▸ **Your task**: In the records below, repeat word for word only the lines starting at the one that contains "Altersklasse, Lebensstil, soziale" and ending at the one that contains "m Betreiber oder", pictures excluded.

▸ **Supplied records**:
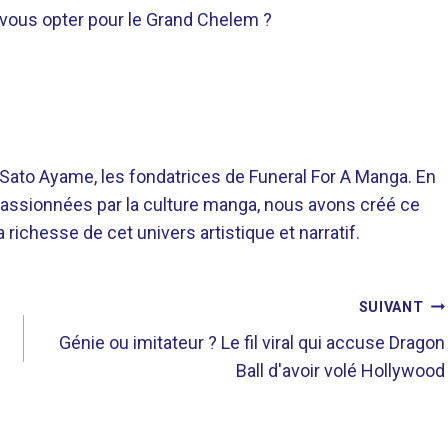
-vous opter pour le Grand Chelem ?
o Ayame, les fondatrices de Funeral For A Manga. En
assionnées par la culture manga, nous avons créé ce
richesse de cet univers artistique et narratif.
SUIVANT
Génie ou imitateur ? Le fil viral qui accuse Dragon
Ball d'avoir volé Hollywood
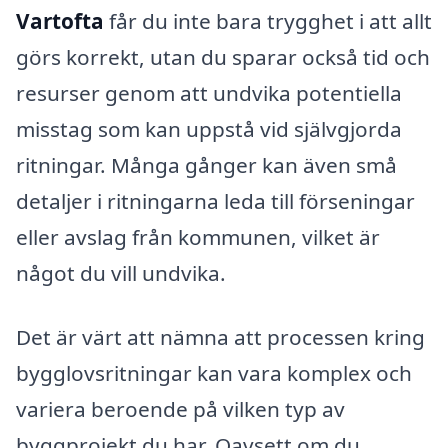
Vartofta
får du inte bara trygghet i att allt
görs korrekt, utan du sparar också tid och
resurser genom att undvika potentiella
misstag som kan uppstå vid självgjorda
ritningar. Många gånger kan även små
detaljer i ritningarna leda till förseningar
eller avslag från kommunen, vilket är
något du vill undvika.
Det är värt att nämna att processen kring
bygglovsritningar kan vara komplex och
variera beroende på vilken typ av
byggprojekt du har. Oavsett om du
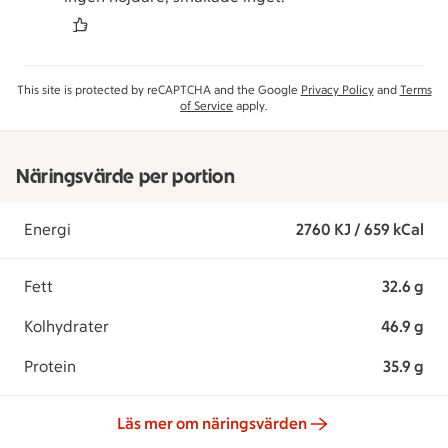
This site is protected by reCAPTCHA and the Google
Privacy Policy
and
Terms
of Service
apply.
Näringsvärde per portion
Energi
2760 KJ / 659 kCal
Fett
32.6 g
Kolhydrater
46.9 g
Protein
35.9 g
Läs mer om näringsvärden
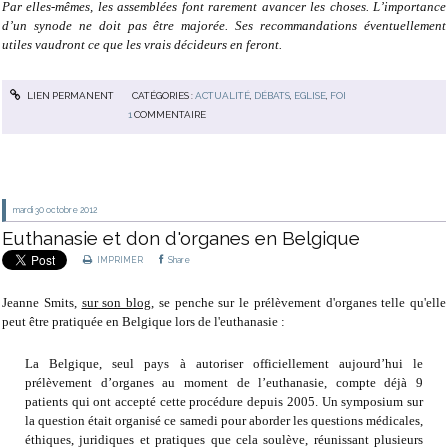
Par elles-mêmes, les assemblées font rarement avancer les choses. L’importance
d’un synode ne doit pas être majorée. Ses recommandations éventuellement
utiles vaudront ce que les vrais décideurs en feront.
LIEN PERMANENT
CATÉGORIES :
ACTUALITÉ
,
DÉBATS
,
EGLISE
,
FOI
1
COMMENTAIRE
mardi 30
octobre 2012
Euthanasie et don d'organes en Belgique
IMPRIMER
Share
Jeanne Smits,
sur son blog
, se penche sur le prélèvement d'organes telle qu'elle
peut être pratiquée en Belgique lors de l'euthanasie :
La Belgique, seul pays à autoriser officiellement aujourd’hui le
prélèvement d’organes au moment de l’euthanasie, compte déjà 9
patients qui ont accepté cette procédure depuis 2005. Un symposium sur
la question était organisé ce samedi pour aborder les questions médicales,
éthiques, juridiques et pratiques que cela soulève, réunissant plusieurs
--
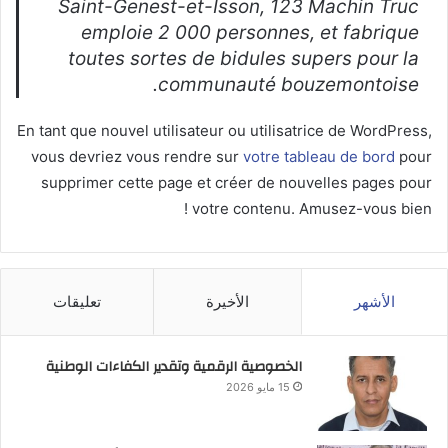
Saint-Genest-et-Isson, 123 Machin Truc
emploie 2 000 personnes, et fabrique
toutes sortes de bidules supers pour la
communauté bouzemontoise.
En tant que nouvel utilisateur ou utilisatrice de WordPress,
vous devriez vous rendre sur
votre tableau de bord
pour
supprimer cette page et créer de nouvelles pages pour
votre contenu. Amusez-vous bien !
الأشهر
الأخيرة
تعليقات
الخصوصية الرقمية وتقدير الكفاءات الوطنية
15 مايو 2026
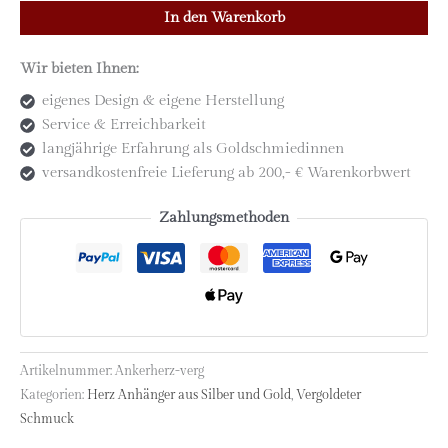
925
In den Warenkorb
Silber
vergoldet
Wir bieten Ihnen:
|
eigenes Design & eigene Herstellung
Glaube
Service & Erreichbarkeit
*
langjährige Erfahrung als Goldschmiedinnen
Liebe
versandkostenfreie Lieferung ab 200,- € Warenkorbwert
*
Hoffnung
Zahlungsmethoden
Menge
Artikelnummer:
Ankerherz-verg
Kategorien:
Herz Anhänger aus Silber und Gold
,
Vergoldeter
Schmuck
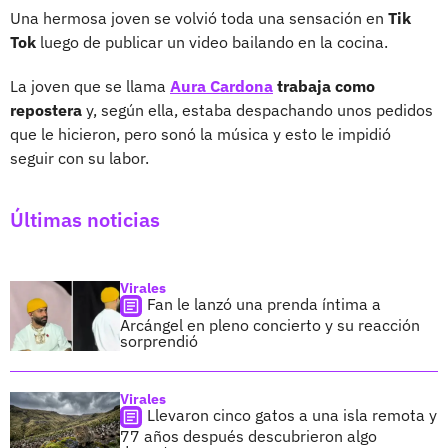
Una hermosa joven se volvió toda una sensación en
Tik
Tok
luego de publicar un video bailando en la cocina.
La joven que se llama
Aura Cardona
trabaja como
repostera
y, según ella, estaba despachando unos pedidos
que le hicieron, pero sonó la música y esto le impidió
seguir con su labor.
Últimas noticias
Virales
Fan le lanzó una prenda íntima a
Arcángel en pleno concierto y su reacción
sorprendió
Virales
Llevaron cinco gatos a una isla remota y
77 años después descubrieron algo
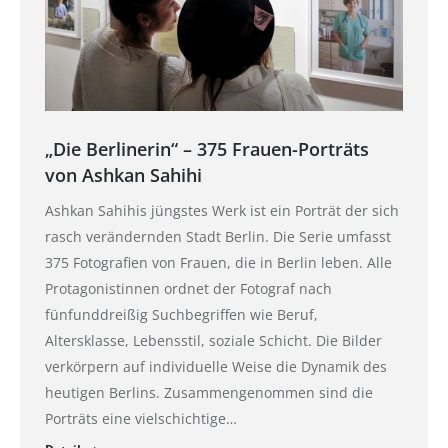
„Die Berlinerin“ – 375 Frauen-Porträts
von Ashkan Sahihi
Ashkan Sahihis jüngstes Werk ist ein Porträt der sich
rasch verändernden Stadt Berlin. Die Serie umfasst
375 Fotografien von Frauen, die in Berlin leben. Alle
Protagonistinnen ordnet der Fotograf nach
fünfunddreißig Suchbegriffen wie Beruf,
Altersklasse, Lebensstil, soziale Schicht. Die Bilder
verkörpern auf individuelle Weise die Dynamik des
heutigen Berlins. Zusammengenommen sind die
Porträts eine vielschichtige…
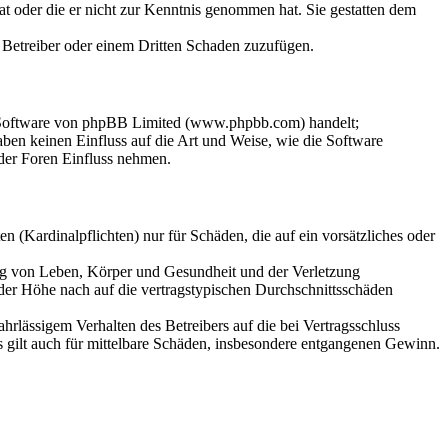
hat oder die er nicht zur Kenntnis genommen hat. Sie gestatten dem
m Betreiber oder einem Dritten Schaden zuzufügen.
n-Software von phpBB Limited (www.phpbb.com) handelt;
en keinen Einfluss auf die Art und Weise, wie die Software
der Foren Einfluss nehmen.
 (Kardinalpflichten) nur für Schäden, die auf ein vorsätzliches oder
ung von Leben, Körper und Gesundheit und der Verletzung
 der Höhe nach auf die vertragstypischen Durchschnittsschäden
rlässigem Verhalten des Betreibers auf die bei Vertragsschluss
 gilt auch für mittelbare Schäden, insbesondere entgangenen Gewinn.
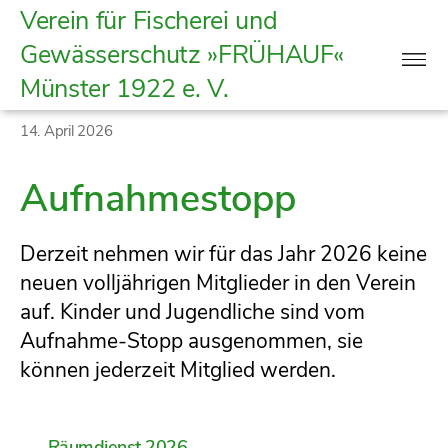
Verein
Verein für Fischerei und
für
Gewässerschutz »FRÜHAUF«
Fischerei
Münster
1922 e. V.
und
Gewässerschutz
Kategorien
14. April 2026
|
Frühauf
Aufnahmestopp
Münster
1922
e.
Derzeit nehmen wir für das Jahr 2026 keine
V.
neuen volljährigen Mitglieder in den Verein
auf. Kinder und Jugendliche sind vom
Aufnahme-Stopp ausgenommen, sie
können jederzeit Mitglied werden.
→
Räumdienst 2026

▸ **Answer space**:
Altersklasse, Lebensstil, soziale Schicht. Die Bilder
verkörpern auf individuelle Weise die Dynamik des
heutigen Berlins. Zusammengenommen sind die
Porträts eine vielschichtige…
hat oder die er nicht zur Kenntnis genommen hat. Sie gestatten dem
m Betreiber oder einem Dritten Schaden zuzufügen.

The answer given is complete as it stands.